Elle oublie surtout les objectifs des autocrates ou des dirigeants illibéraux, qui dépassent la seule efficience économique.
Une vision « très lisse », résument MM. Gomart et Pont. Ils invitent les patrons à compléter les outils actuels par une méthode d’analyse et de prévision du risque géopolitique à la fois « intentionnelle, incarnée et spécifique ».
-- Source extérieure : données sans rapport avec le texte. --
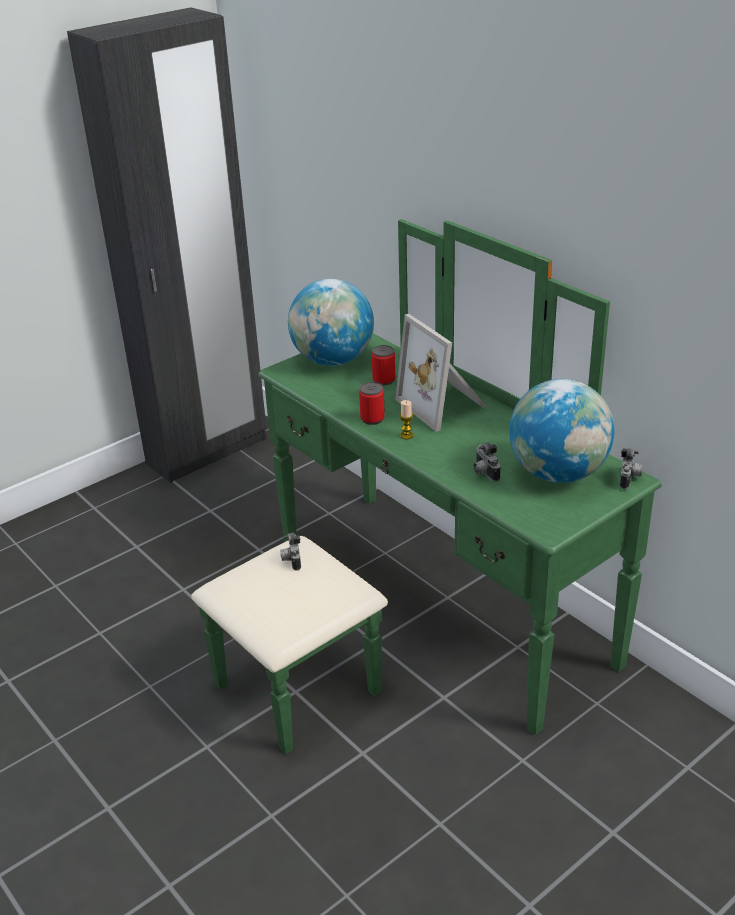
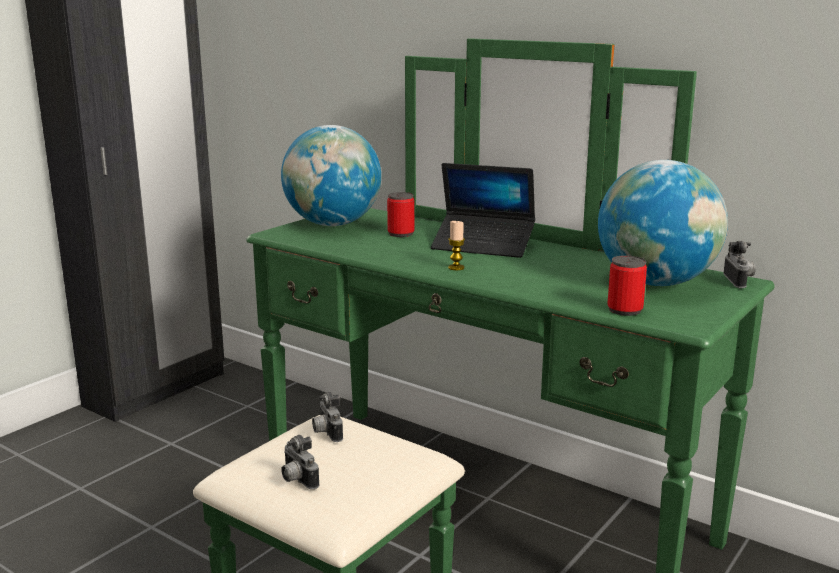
camera: 15 degrees left, 15 degrees down
(372, 419) = (406, 259): can -> can (624, 310)
(444, 405) = (483, 245): picture frame -> laptop
(484, 473) = (570, 288): camera -> camera (297, 480)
Lors d’un colloque organisé en janvier par la revue Le Grand Continent, l’ancien économiste en chef du FMI Olivier Blanchard illustrait le dépassement de l’économie par la géopolitique en citant l’exemple des BRICS. Malgré de fortes divergences, voire de conflits larvés entre certains de ses membres, l’association Brésil, Russie, Inde, Chine et Afrique du Sud, rejointe par six puissances régionales, s’explique par « le sentiment d’être traités de manière inéquitable dans le système mondial » dominé par les Etats-Unis et l’Europe sur le plan économique autant que politique, idéologique et culturel.
Affairisme à l’œuvre
Le directeur de l’IFRI recommande, entre autres exemples, d’analyser les intérêts des premiers cercles économiques, comme la cinquantaine d’oligarques gravitant autour du maître du Kremlin ou les magnats des Big Tech ralliés au locataire de la Maison Blanche. Peut-être comprendrait-on mieux l’affairisme à l’œuvre sous les bons auspices de Washington et de Moscou et marqués par des traits communs : « Le culte de la personnalité, le mépris du droit international et la logique des sphères d’influence. » Il plaide aussi pour une étude approfondie des ressorts anthropologiques du monde arabe, dont la seule préoccupation n’est pas de valoriser sa manne pétrolière.